Die Entzauberung des einsamen Helden
"Kein einzelner ist so klug wie wir alle zusammen."
Der Mythos vom glorreichen Einzelkämpfer ist tief in der Psyche der Amerikaner verwurzelt. Wir sind eine Nation, die verliebt ist in Helden - unerschütterliche Autodidakten, die Herausforderungen lieben und sich den Widrigkeiten des Schicksals tapfer stellen. Weil unsere Vorstellung von Menschenführung so stark mit dem Heldenmythos verwoben ist, wirkt die Differenzierung zwischen Führer und Held (und Berühmtheit) sehr verschwommen. In unserer Gesellschaft wird Führungsfähigkeit zu oft als eine dem Individuum innewohnende Qualität angesehen. Dabei wissen wir doch alle, wie Zusammenarbeit und Kooperation mit jedem Tag wichtiger werden. Unsere schrumpfende Welt, in der politische und technologische Vorgänge sich immer mehr beschleunigen, bietet kaum noch Tätigkeitsfelder, in denen individuelle Leistungen ausreichen. Deshalb sprechen wir gern von der Notwendigkeit des Teamworks und sind empfänglich für die japanische Definition von Management. Doch trotz der schönen Rhetorik befürworten wir die Zusammenarbeit in einer Kultur, in der Menschen danach streben, sich als einzelne voneinander abzugrenzen; Status und Anerkennung sind dem Individuum zugeordnet - nicht der Gruppe. Immer noch galoppiert der einsame Held durch unsere Vorstellungswelt.

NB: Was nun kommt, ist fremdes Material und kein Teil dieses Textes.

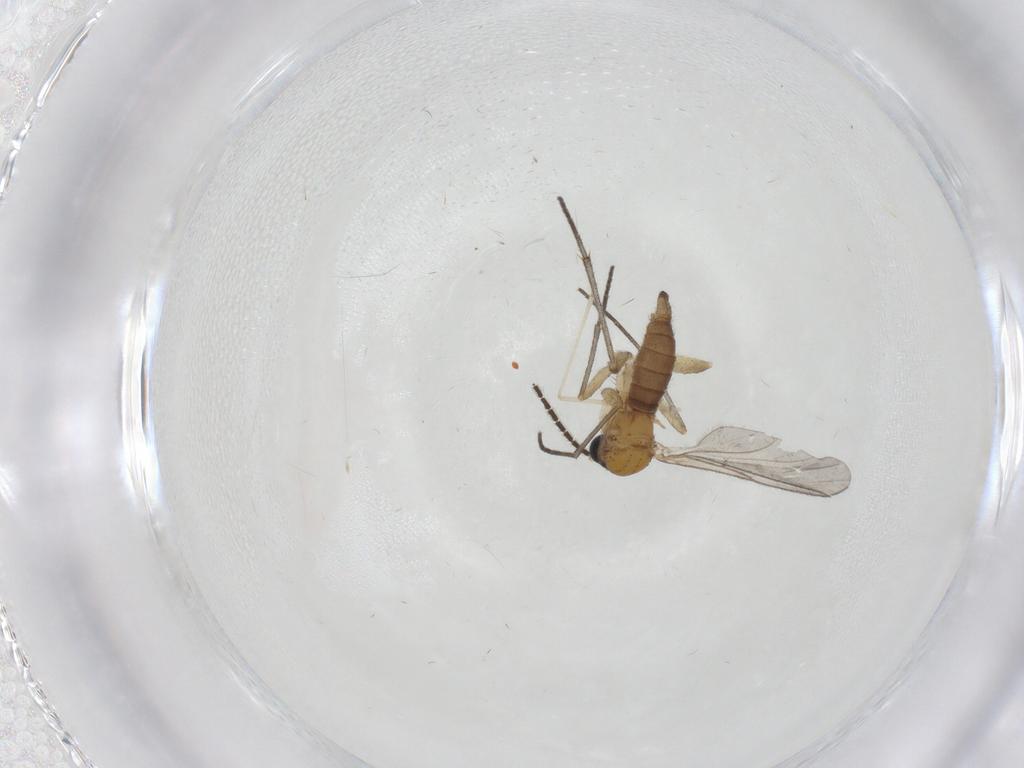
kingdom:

Dabei gab es zu allen Zeiten Menschen, die sich zu Gruppen zusammenschlossen, um - oft ohne einen bewußten Entwurf - in kollektivem Bemühen etwas nie Dagewesenes, Großartiges zu schaffen. Die Schule des Bauhauses, das Manhattan-Projekt, das Guarneri-Quartett, die jungen Filmschaffenden um Francis Ford Coppola und George Lucas, die fast noch jugendlichen Wissenschaftler und Hacker, die einen völlig neuen Computertypus schufen, und die Erfinder des Internet sind Beispiele für erfolgreiche Gruppen, die die Welt auf unterschiedlichste Art und Weise umgeformt haben.

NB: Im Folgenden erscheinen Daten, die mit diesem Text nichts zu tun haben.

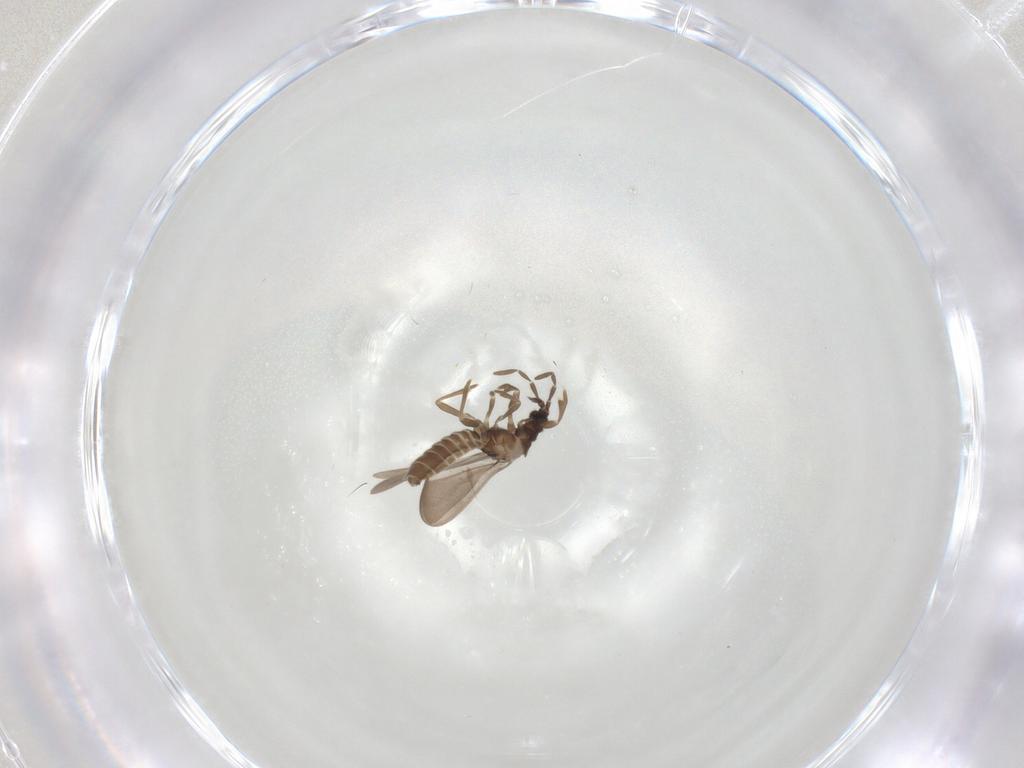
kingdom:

Unsere technisch hochentwickelte, komplexe Gesellschaft verlangt für ihre vorrangigsten Projekte die koordinierten Beiträge vieler talentierter Menschen. Egal, ob es darum geht, ein globales Unternehmen aufzubauen oder die Geheimnisse des menschlichen Gehirns zu ergründen, eine einzelne Person wird niemals das Ziel erreichen, wie ausdauernd und begabt sie oder er auch sein mag. Zu viele Probleme müssen identifiziert und gelöst, zu viele Verbindungen hergestellt werden.
Wo schnelle Übermittlung von Information das wichtigste Gut darstellt, ist Zusammenarbeit nicht nur wünschenswert, sondern schlichtweg unumgänglich. Damit will ich selbstverständlich nicht sagen, daß wir ab jetzt kein Führungskräfte mehr brauchen, vielmehr haben wir es mit einem Paradigmenwechsel zu tun: Nicht die begabte Führungspersönlichkeit als einzelne ist gefragt, sondern diejenige, die eine fruchtbare Beziehung zu den Mitgliedern einer kreativen Gruppe unterhält. Solch eine kreative Allianz befähigt die Gruppe, gemeinsam etwas zu erreichen, was dem einzelnen nicht möglich wäre.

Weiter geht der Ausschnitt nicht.